§ Excerpted text
__________________________________________________
Acute effects of continuous positive airway pressure during stage-2 sleep
A representative example of the acute effects of CPAP on obstructive apnoeas, BP and Sa,O2 during stage-2 non-REM sleep is illustrated in figure 1⇓. CPAP (mean pressure of 9.2±0.6 cmH2O) significantly reduced both AHI and arousal index (p<0.01 and p<0.001, respectively), and raised the lowest Sa,O2 (p<0.0001; table 1⇓).
A typical polysomnographic recording from a patient with refractory hypertension and obstructive sleep apnoea (OSA) off and then on continuous positive airway pressure (CPAP). Abolition of OSA and improvement in oxyhaemoglobin saturation (Sa,O2) by CPAP are accompanied by elimination of the surges in blood pressure (BP). EEG: electroencephalogram; ECG: electrocardiogram; VT: tidal volume.
Acute effects of continuous positive airway pressure (CPAP) on severity of sleep apnoea
Table 2⇓ summarises the acute effects of CPAP on BP, heart rate and BRS. CPAP reduced peak systolic BP and peak pulse BP (p<0.01 and p<0.001, respectively). Peak diastolic BP did not change significantly. There were significant reductions in average systolic BP (p<0.05), average pulse BP (p<0.05) and average heart rate (p<0.05). The slope of BRS for heart rate increased (p<0.05). There was also a trend for a reduction in average diastolic BP (p=0.054).
__________________________________________________
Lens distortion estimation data

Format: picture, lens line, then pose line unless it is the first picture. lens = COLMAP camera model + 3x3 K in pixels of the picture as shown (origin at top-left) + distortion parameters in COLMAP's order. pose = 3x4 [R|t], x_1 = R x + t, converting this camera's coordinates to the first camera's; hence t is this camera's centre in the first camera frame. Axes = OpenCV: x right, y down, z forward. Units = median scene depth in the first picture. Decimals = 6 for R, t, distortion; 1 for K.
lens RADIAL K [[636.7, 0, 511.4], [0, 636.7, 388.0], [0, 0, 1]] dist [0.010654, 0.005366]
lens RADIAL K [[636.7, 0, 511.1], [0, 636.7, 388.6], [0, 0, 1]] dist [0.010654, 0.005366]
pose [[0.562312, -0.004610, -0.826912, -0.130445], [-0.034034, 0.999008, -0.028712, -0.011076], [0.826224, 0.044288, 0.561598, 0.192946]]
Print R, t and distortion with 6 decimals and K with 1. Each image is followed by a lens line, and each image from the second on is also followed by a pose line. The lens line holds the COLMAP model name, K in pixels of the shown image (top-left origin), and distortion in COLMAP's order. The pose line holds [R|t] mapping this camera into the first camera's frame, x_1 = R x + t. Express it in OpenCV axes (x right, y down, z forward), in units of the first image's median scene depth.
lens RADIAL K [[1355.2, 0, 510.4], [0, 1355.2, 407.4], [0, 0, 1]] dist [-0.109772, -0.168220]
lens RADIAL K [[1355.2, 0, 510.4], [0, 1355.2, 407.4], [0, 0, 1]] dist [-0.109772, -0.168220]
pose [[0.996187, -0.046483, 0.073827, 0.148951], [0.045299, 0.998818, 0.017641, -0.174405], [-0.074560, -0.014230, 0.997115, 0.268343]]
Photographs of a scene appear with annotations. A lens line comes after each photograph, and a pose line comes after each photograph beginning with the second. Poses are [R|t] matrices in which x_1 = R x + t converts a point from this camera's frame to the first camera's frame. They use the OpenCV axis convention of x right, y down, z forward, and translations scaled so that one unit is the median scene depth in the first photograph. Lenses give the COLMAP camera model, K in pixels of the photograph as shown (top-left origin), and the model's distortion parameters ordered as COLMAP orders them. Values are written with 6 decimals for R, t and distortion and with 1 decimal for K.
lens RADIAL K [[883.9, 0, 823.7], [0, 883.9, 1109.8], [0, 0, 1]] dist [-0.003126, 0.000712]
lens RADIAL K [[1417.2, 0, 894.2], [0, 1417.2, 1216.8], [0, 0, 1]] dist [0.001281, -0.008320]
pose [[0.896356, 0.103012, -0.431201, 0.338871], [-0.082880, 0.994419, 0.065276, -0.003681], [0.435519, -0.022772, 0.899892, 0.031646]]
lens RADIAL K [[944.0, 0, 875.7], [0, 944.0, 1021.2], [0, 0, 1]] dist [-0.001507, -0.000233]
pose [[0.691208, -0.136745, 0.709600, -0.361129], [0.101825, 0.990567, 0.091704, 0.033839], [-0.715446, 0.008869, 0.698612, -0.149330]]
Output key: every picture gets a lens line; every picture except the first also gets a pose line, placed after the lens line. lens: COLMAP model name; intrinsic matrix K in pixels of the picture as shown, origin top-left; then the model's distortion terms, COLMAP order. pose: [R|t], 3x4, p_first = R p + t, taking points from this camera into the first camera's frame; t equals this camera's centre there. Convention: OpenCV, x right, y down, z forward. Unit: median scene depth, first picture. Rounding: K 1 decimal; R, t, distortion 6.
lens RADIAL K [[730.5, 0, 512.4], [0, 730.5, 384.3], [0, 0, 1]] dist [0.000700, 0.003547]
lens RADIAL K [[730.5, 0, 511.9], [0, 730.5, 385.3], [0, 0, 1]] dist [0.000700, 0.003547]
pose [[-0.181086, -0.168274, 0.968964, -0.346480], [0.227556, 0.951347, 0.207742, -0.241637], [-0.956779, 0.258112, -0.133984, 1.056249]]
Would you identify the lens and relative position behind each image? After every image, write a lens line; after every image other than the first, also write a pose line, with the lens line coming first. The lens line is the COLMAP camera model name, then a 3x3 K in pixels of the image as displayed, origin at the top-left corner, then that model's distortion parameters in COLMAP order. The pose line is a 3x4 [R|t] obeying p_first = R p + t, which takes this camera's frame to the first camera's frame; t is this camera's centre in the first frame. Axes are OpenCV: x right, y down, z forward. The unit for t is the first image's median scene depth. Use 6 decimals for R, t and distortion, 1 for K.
__________________________________________________
§ Study questions
1: Answer these questions about the CPAP excerpt:
(a) What mean CPAP pressure was applied?
(b) Which peak blood pressure measure did not change significantly?
(c) What p-value is given for the trend in average diastolic BP?
2: Can you rewrite the CPAP excerpt's paragraph beginning "A representative example of the acute effects" more briefly, keeping its main facts?
3: Can you carry on the CPAP excerpt from its final sentence?

§ Task-by-task results
1:
(a) 9.2±0.6 cmH2O
(b) Peak diastolic BP
(c) p=0.054

2: Figure 1 shows a representative example of CPAP's acute effects on obstructive apnoeas, BP and Sa,O2 during stage-2 non-REM sleep. At a mean pressure of 9.2±0.6 cmH2O, CPAP significantly lowered the AHI (p<0.01) and arousal index (p<0.001). It also raised the lowest Sa,O2 (p<0.0001).

3:
Acute effects of continuous positive airway pressure (CPAP) on blood pressure (BP) and baroreflex sensitivity (BRS) during stage-2 sleep
Chronic effects of continuous positive airway pressure on 24-h blood pressure
On average, subjects used CPAP for 4.2±0.4 h·night−1 over the 2-month study period, during which time there was no change in BMI (from 34.4±2.4 to 34.1±2.4 kg·m−2). Over this period, 24-h systolic and diastolic BP were significantly reduced due to a treatment effect of 10.5±4.2 mmHg (p<0.05) and 5.7±2.5 mmHg (p<0.05), respectively. In addition, both the nocturnal and daytime components of systolic BP fell significantly due to treatment effects of 14.4±4.4 mmHg (p<0.005) and 9.3±3.9 mmHg (p<0.03), respectively (fig. 2⇓). Diastolic BP was reduced significantly at night due to a treatment effect of 7.8±3.0 mmHg (p<0.02; fig. 3⇓). The treatment effect during the day for diastolic BP was 5.1±2.6 mmHg (p=0.07). Heart rate did not change significantly from baseline to 2 months either over 24 h (72.8±3.9 versus 72.7±3.3 beats·min−1), during the daytime (75.0±4.3 versus 74.4±3.6 beats·min−1) or at night (67.0±3.8 versus 66.7±2.8 beats·min−1).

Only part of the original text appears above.